* [Problem statement] Quote verbatim every line of the data below, beginning with its first line and ending with the line that contains "-0.201440, 0.835258, -0.232699]]", both included.

Intrinsic matrix estimation data:
★ ★ ★ ★

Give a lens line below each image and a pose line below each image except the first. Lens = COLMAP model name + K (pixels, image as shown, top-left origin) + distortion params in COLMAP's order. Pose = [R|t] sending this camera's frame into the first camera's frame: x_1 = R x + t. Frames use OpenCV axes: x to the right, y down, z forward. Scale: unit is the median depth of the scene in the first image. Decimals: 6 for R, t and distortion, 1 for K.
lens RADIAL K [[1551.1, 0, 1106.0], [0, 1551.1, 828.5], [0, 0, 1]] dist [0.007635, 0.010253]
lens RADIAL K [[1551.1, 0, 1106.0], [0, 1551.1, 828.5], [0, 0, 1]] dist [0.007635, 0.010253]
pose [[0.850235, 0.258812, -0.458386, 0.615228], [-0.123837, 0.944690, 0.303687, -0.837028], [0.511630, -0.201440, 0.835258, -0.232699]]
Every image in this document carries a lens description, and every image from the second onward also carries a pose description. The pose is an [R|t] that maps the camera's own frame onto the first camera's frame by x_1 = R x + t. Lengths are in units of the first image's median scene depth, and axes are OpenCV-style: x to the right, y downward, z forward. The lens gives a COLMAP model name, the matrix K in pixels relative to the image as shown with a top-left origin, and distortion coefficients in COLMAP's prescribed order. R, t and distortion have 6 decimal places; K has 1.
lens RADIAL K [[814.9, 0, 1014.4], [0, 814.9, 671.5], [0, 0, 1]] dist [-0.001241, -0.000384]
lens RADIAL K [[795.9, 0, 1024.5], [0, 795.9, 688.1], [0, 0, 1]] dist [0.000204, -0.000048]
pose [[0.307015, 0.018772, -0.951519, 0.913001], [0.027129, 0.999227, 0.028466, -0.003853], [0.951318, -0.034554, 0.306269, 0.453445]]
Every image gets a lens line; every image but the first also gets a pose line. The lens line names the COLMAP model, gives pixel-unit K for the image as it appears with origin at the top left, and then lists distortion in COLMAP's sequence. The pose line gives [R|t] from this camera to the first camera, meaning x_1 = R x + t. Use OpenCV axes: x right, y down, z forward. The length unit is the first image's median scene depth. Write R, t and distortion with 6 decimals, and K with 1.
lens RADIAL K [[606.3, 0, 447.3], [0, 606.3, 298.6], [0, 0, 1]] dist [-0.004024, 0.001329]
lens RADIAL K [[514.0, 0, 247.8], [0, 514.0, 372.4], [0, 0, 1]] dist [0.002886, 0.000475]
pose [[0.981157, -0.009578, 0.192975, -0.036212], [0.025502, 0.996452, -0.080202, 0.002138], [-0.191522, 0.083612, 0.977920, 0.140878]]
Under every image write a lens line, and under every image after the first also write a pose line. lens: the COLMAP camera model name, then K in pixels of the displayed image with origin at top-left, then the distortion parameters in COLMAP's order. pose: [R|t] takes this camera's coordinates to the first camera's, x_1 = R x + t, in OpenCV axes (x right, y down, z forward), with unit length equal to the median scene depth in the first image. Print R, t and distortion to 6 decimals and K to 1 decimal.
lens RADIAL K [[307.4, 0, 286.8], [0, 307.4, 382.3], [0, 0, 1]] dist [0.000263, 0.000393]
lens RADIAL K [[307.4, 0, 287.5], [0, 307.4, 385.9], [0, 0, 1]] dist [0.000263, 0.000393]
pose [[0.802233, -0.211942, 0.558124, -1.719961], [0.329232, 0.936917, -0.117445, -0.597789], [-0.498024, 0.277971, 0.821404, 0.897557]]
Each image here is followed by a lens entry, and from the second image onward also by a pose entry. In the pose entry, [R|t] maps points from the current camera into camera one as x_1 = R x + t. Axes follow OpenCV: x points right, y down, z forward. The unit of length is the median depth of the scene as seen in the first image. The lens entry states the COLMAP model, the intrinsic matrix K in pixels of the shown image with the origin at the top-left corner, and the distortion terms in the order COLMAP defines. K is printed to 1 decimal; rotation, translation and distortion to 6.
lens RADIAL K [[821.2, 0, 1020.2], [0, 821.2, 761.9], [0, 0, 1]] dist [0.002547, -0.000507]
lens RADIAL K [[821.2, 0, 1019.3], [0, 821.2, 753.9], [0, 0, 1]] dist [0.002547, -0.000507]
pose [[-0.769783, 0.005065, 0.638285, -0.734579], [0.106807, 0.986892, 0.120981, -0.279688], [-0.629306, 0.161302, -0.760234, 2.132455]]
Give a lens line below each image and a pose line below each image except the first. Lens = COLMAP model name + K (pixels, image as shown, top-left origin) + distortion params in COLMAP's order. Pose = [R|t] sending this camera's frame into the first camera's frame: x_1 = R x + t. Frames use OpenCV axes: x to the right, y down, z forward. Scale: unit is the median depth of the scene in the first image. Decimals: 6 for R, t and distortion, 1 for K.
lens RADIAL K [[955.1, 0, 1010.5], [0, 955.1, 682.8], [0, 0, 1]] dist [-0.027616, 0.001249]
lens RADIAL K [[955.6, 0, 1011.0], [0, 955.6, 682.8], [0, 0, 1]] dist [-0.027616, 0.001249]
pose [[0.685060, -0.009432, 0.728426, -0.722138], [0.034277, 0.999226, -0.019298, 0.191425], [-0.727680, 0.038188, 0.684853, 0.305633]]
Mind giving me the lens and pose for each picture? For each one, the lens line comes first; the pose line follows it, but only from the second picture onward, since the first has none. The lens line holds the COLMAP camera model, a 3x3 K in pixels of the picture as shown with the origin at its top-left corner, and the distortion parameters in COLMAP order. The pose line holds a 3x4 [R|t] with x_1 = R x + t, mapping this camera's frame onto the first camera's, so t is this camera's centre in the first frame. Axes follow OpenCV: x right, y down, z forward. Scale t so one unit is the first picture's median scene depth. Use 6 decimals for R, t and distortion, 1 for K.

★ ★ ★ ★

* [Answer box]
Give a lens line below each image and a pose line below each image except the first. Lens = COLMAP model name + K (pixels, image as shown, top-left origin) + distortion params in COLMAP's order. Pose = [R|t] sending this camera's frame into the first camera's frame: x_1 = R x + t. Frames use OpenCV axes: x to the right, y down, z forward. Scale: unit is the median depth of the scene in the first image. Decimals: 6 for R, t and distortion, 1 for K.
lens RADIAL K [[1551.1, 0, 1106.0], [0, 1551.1, 828.5], [0, 0, 1]] dist [0.007635, 0.010253]
lens RADIAL K [[1551.1, 0, 1106.0], [0, 1551.1, 828.5], [0, 0, 1]] dist [0.007635, 0.010253]
pose [[0.850235, 0.258812, -0.458386, 0.615228], [-0.123837, 0.944690, 0.303687, -0.837028], [0.511630, -0.201440, 0.835258, -0.232699]]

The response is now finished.